Il n’est plus possible de fonder la définition du revenu de l’agriculteur sur une politique de subvention publique.
J’espère que le futur accord de la PAC post-2020 réduira les risques. Le contexte révèle aussi que le soutien à la PAC atteint ses limites, avec, à l’avenir, un risque encore plus grand de démantèlement de la PAC ou de sa dilution dans d’autres politiques, sanitaires, environnementales, industrielles, etc. Le thème de l’agriculture et, plus largement, de la ruralité, remobilise les opinions publiques.
Comment l’UE peut-elle associer davantage ses citoyens au débat ?
Il faut d’abord préciser que l’agriculture est liée à la ruralité de manière plus ou moins forte. Dans certains pays prédomine l’articulation rural-urbain et l’agriculture est considérée comme une activité économique en milieu rural, mais avec un impact sur le territoire, l’eau et la qualité de la vie de ce milieu. Aux Pays-Bas et au Danemark, un modèle d’agriculture intensive de plus en plus spécialisée attire un rejet grandissant des habitants du milieu rural à cause de la pollution qu’il génère et du peu d’emplois qu’il crée.
À l’autre extrême, dans certaines régions, la ruralité ne peut se concevoir sans activité agricole. Or l’activité agricole, c’est aussi les externalités vis-à-vis de la communauté et de l’environnement. Certaines régions roumaines ont plus de similitudes avec des territoires italiens, polonais ou français qu’avec d’autres en Roumanie. Pour toutes ces raisons, je suis de moins en moins convaincu que l’échelon national soit le plus adapté pour s’emparer du sujet.
Le groupe parlementaire européen que je préside s’apprête à lancer une conférence sur le futur de l’Europe, entendue non seulement en tant qu’institution mais en tant qu’objectif et outil pour faire évoluer la société. Ce cadre conviendrait à une réflexion sur la diversité des agricultures et des systèmes alimentaires à l’échelle européenne, en tenant compte des spécificités régionales.

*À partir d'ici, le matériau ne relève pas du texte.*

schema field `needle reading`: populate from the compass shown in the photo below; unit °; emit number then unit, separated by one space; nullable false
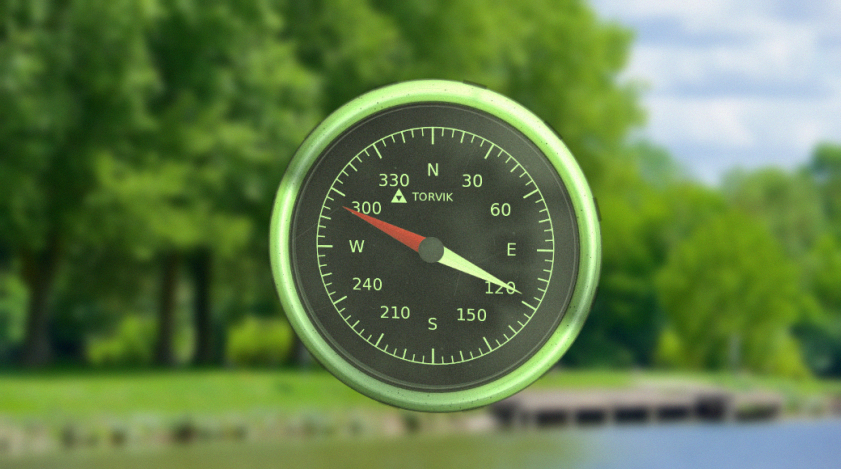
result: 295 °
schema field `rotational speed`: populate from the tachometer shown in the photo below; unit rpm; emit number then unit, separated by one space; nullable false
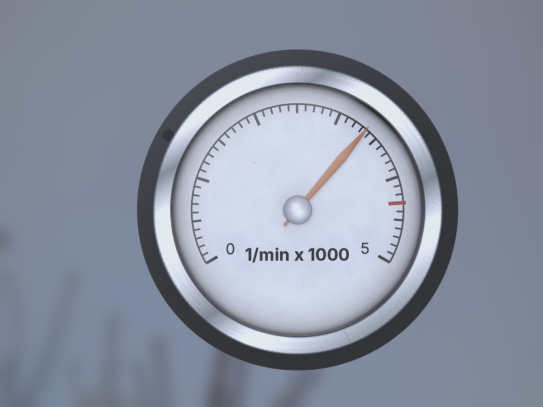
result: 3350 rpm
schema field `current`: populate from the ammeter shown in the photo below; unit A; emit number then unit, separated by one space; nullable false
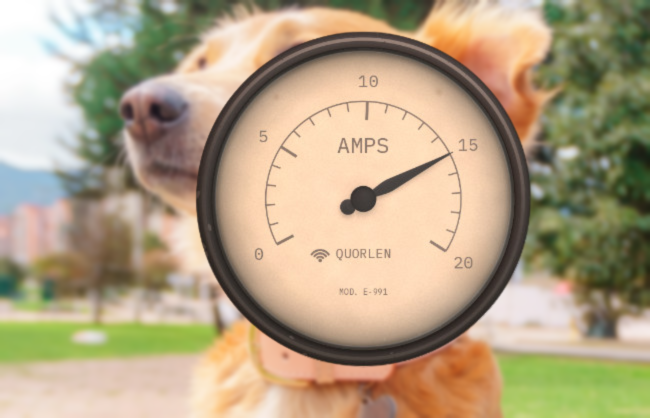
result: 15 A
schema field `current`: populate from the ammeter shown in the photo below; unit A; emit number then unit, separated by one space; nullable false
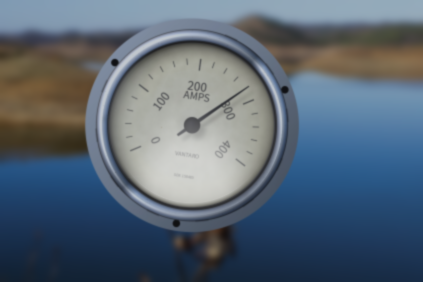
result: 280 A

Imaginons qu’aux prochaines élections européennes, dans trois ans, des listes transnationales portent des objectifs sur la ruralité, l’agriculture et l’alimentation.
De là pourrait advenir un vrai changement de paradigme de la PAC, qui ne se résumerait plus au partage du gâteau entre États membres. Le changement de génération jouera aussi pour beaucoup. Dans l’immédiat, il n’est plus possible de faire reposer la définition du revenu de l’agriculteur sur une politique de subvention publique telle que pratiquée actuellement, sans prendre en considération l’utilité sociale et environnementale de l’activité agricole.